Lorentz transformation in GR

Question

I try to do basics computations of SR with the heavier formalism of GR to see if I understand it well.

Change of coordinates is spacetime: changes of coordinates in space time are change of coordinate maps in the $(\mathbb{R}^4,\eta)$ Lorentzian manifold. For the cartesian coordinates we have one global map and it's the identity. If we want to go to other coordinate we take another atlas of $(\mathbb{R}^4,\eta)$ then we perform the changes of coordinate as seen in differential geometry courses.

Change of coordinates in tangent spaces: tangent spaces have a natural basis given by the coordinate on the manifold. To change coordinates in tangent spaces, it's the same thing as for general vector spaces: we do a linear combination of the basis vectors, then deduced how the components change, etc.

Problem: when we are talking about Lorentz boosts is the $x$ direction in RR, we usually write \begin{equation} \begin{bmatrix} \gamma&-\beta\gamma&0&0\\ -\beta\gamma&\gamma&0&0\\ 0&0&1&0\\ 0&0&0&1 \end{bmatrix} \begin{bmatrix} t\\x\\y\\z \end{bmatrix}= \begin{bmatrix} t'\\x'\\y'\\z' \end{bmatrix} \end{equation} with usual notations. We usually say that we "change of coordinate" from $(t,x,y,z)$ to $(t',x',y',z')$.

1. Since it's a linear transformation between four-vectors, is it a change of coordinates in a tangent space?

2. Aren't the $(x,y,z,t)$ suppose to be the coordinates in spacetime? I always saw $x^\mu$ as being the $\mu$-th component of a coordinate map $x:U\subset\mathcal{M}\to\mathbb{R}^4$, $\mathcal{M}$ a manifold.

3. More generally, what is really the role of Lorentz transformation in curve spacetime? What does "reference frame" really means is this context?

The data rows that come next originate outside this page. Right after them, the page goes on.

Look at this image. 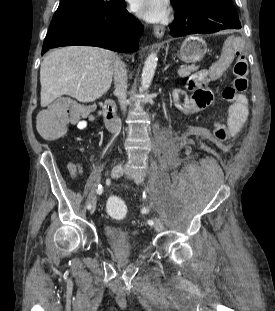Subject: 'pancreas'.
<instances>
[{"label": "pancreas", "mask_w": 275, "mask_h": 311, "mask_svg": "<svg viewBox=\"0 0 275 311\" xmlns=\"http://www.w3.org/2000/svg\"><path fill=\"white\" fill-rule=\"evenodd\" d=\"M198 69V66L192 65V66H184L180 69L179 75L181 77H185L191 74V72L196 71Z\"/></svg>", "instance_id": "pancreas-1"}]
</instances>
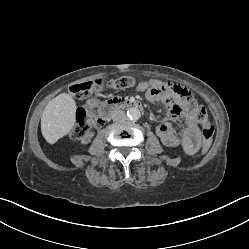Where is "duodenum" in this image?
I'll use <instances>...</instances> for the list:
<instances>
[{"label":"duodenum","mask_w":249,"mask_h":249,"mask_svg":"<svg viewBox=\"0 0 249 249\" xmlns=\"http://www.w3.org/2000/svg\"><path fill=\"white\" fill-rule=\"evenodd\" d=\"M121 108H136L138 110L143 109L141 102L138 100L118 97L112 98L102 106V120H107L116 110Z\"/></svg>","instance_id":"1"}]
</instances>
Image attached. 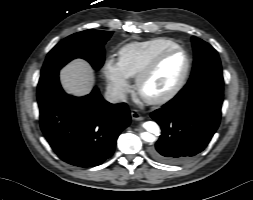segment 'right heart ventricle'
<instances>
[{
	"label": "right heart ventricle",
	"instance_id": "right-heart-ventricle-1",
	"mask_svg": "<svg viewBox=\"0 0 253 200\" xmlns=\"http://www.w3.org/2000/svg\"><path fill=\"white\" fill-rule=\"evenodd\" d=\"M176 46L177 43L167 38L131 42L119 50L118 61L128 77H135L158 53Z\"/></svg>",
	"mask_w": 253,
	"mask_h": 200
}]
</instances>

I would love to read about that but I didn't see anything in the classical GR references.

Answer 1

Lorentz transformation is a change of basis of tangent space. Tangent space is defined to mean a vector space associated with a point in spacetime. One should not confuse this with coordinates. Coordinates do not define vectors in general curved spacetimes. Thus we can apply Lorentz transformation to vectors, like momentum, but not to coordinates.

A reference frame consists of the reference matter, the apparatus, and the procedures, required to determine a spacetime coordinate system.

A coordinate system is a mapping from physical events to coordinates with the form $(x^0, x^1, x^2, x^3)$

Usually $(x^0, x^1, x^2, x^3) = (t, x, y, z)$where $t$ is the time of the event and $(x, y, z)$ describes the position of the event, or we may be using polar coordinates $(r,\theta, \phi)$, and we may also use more general coordinates.